Friday, February 7, 2014

Billy the Kid: Drugged and Dying

             In the Movie Easy Rider, directed by Dennis Hopper, Captain America and Billy the Kid are the two main figures throughout the film. Both characters represent the hippie movement but on two extremely different ends of the spectrum.

            Captain America embodies the version of the hippie that lives off the land, maintains a high level of ethics, and has a relationship to a higher power. But Billy the Kid represents the side of the hippie that is causing the movement to die.

            Billy the Kid uses substances in order to be inebriated and not to reach a higher state of being. He lacks a sense of ethics that maintains a heavy focus on politeness to others. He also chooses to see his ultimate goal in life as retirement in Florida and not as finding a place in which he can be whatever he wishes. This dichotomy can be viewed in the scene from 00:35:00 to 00:39:00.

            Captain America fits seamlessly into the society of the hippie commune by bonding with a few of the members. He is even invited to stay at the camp. While Captain America feels included and welcome, Billy the Kid’s experience at the commune is quite the opposite.

            When Billy tries to follow one of the members into an area where a small gathering is taking place, a member of the commune blocks his entrance and the man they had picked up on the highway asks Billy who sent him in an unwelcoming tone. Billy is then accosted by the group performing on stage who is singing about long hair as they grab at his. The unfriendly and dominant tone of the commune suggests that Billy the Kid’s version of the hippie has no place within the back to nature, peace, and love image of the hippie that the commune has prescribed too.

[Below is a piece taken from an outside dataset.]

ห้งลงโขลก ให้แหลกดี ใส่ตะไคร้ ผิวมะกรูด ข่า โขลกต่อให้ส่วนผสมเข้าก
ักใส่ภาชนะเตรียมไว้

            When Billy tells Captain America that he needs to leave, Captain America brushes Billy’s needs off while accepting a request from two women in the group at the commune. This rejection is then followed by Captain America trying to educate Billy as to why Captain America had agreed to the girls’ request. The unreceptive attitude of the commune as well as Captain America’s rejection and then education of Billy presents a non-homogeneous view of the hippie movement.

            The separation of the hippie subculture shown in the scene from 00:35:00 to 00:39:00 is also visible in the last scene of the movie. Billy the Kid’s demise is the starting point for the end of the hippie era. To cover up the death of Billy, the two men in the truck go back to kill Captain America. This double homicide represents how the whole hippie movement died because of individuals like Billy who instead of choosing a more humble and nature oriented perspective turned to heavier drugs and focused less on the idea of living from the earth. This negative image of the hippie that Billy presents permeates the consciousness of the country at the time.  


            Billy the Kid and Captain America seem so different throughout the movie and this difference is especially evident in their final outlooks. While Billy thinks they made it, Captain America thinks they blew it. Easy Rider attempts to bring these two different sides to the hippie subculture together to see how they interact with one another. The scene discussed above suggests a division within the group that is not so easily mended and bridged. Just as the easy riders died, so did the hippie movement.